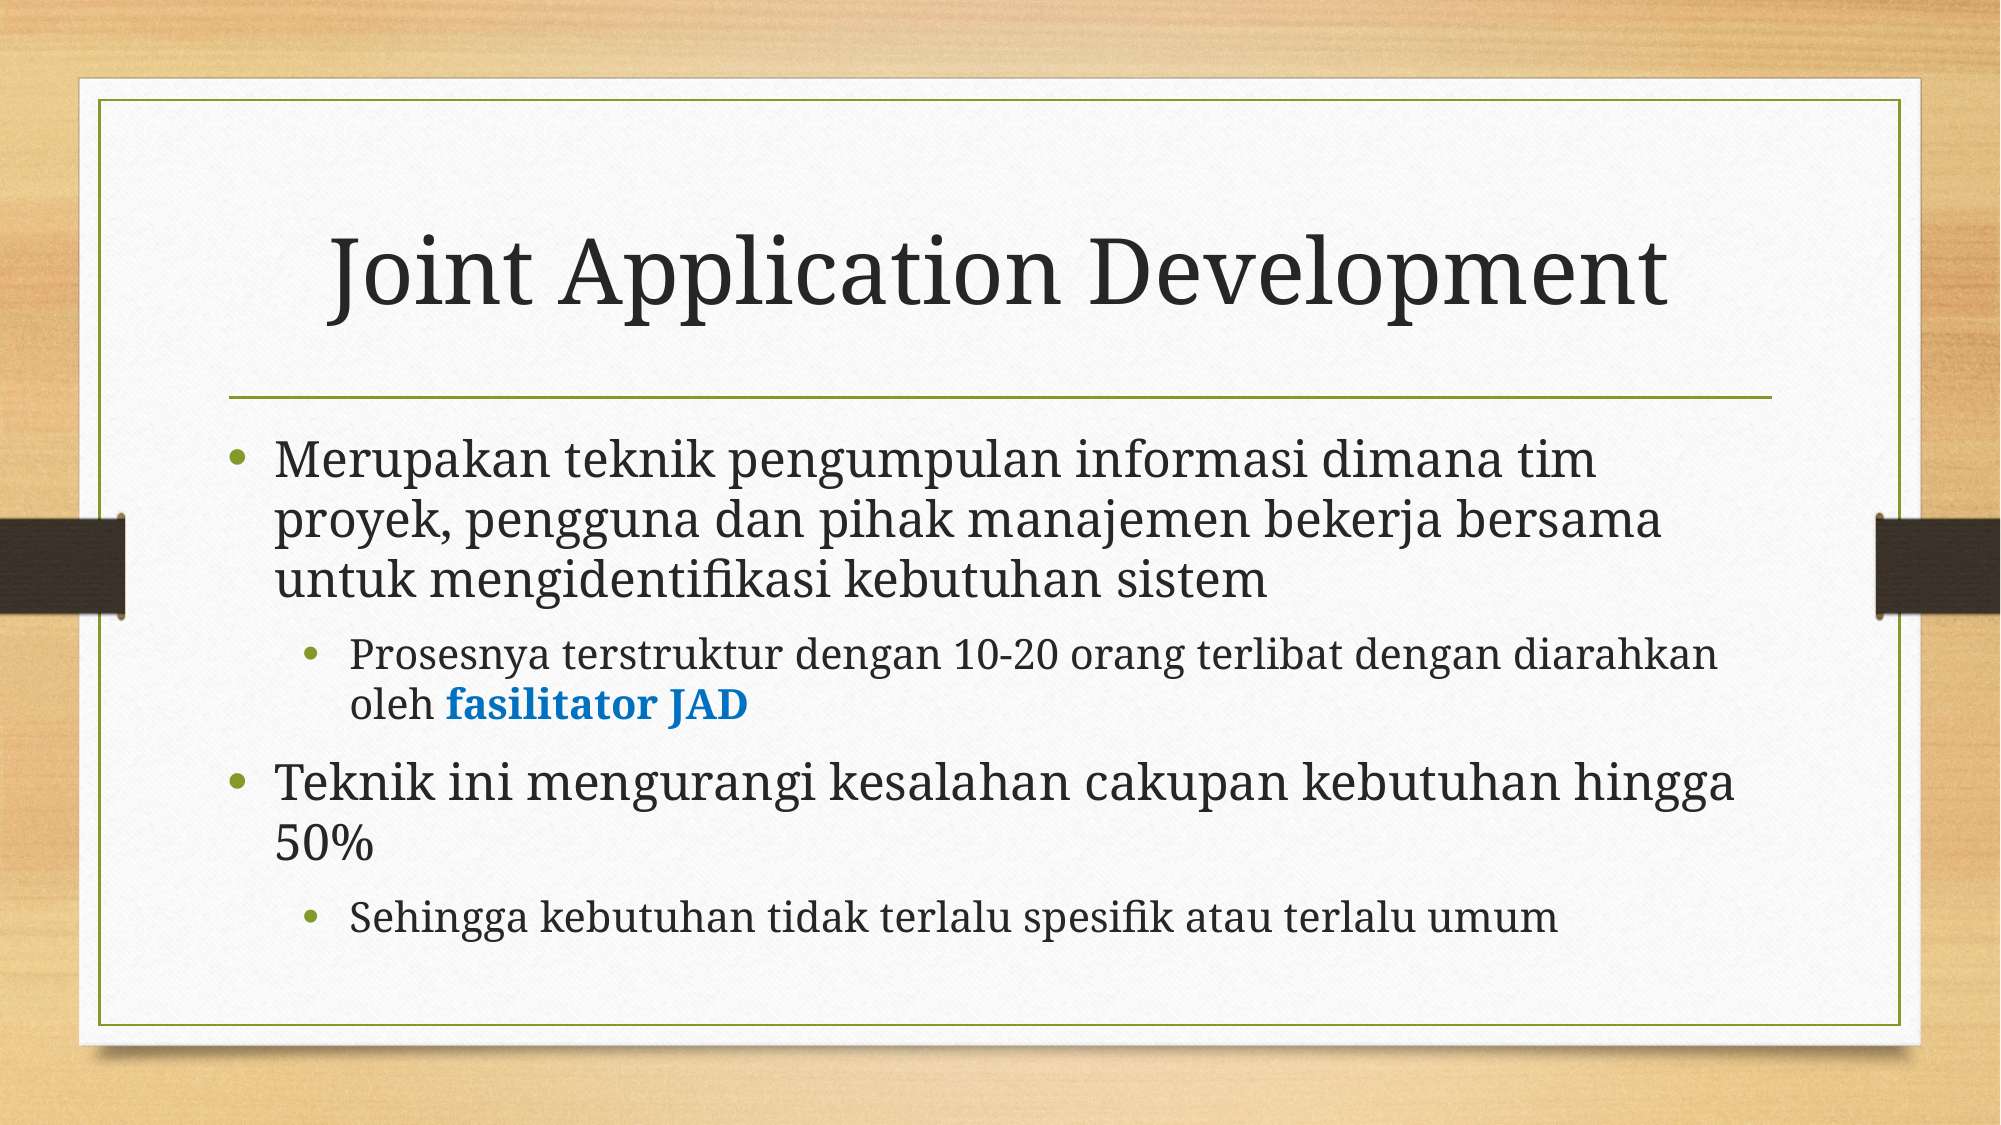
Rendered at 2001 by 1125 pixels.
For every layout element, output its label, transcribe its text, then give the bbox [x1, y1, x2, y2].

##########

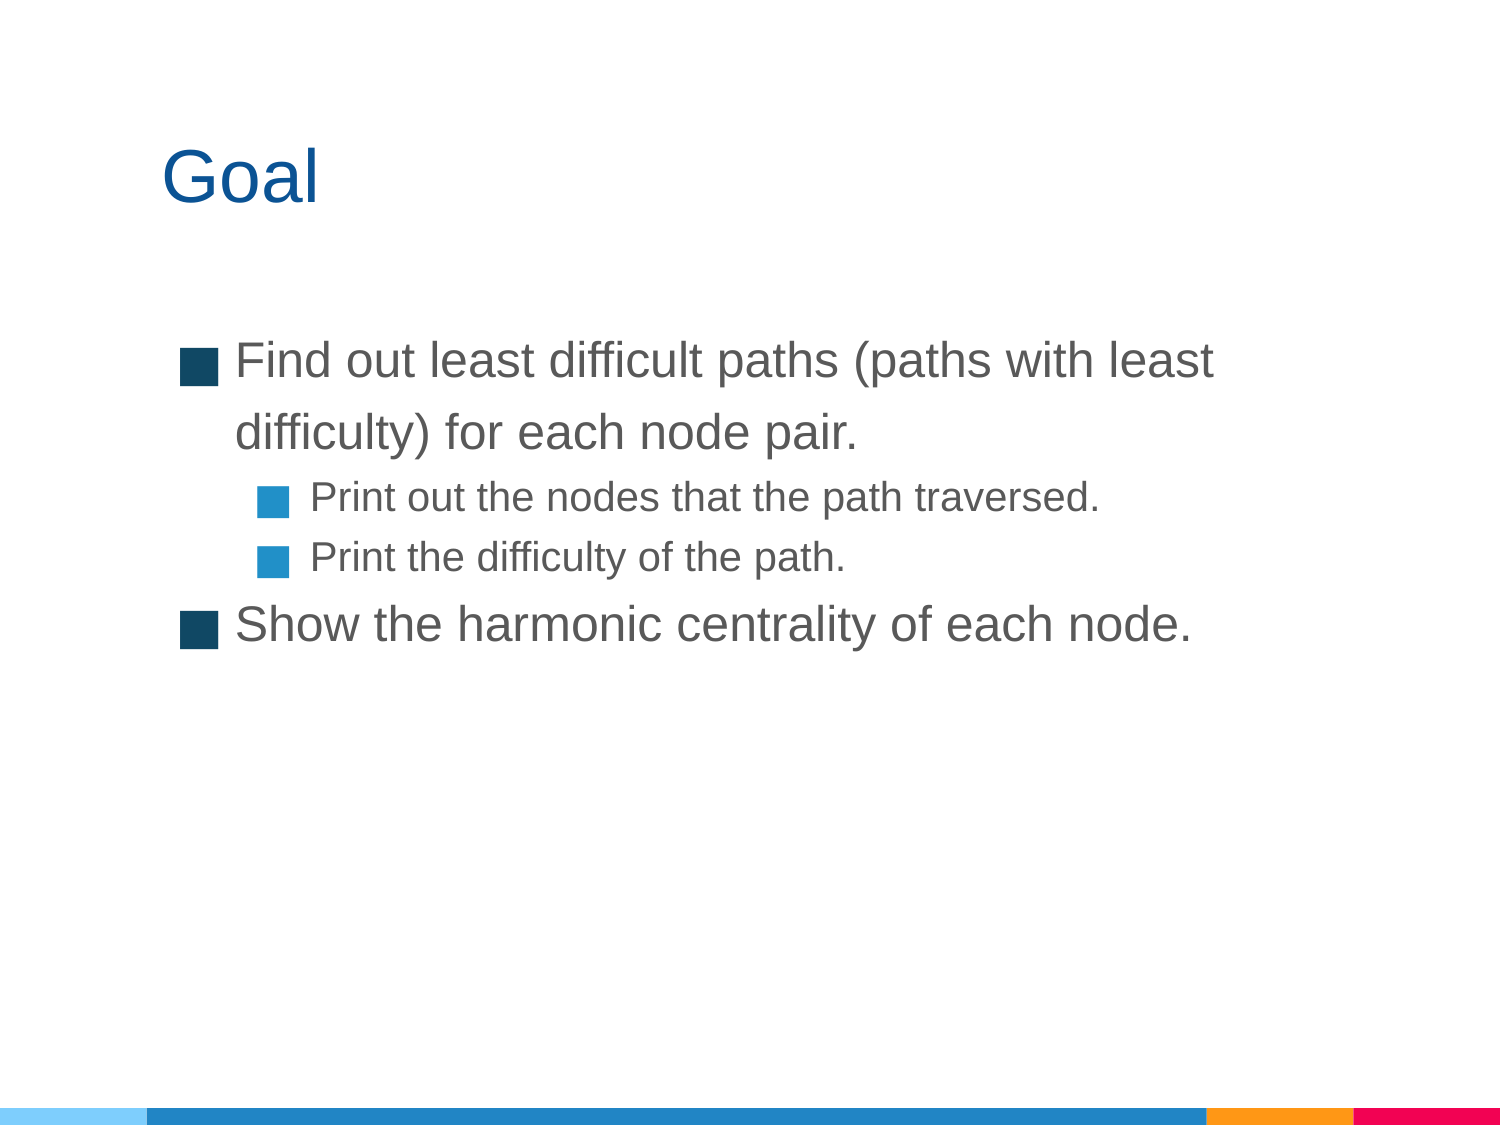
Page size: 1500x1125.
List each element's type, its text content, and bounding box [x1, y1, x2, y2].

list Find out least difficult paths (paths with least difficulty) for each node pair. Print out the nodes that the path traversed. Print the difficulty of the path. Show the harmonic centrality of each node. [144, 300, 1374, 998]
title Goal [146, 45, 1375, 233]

##########

DIRECTIONS:
Look through the material above and print exactly the lines from the one containing "Rendered at 2001 by 1125 pixels." to the one containing "For every layout", both included, and nothing more.

FINISHED TASK:
Rendered at 2001 by 1125 pixels.
For every layout element, output its label, transcribe its text, then give the bbox [x1, y1, x2, y2].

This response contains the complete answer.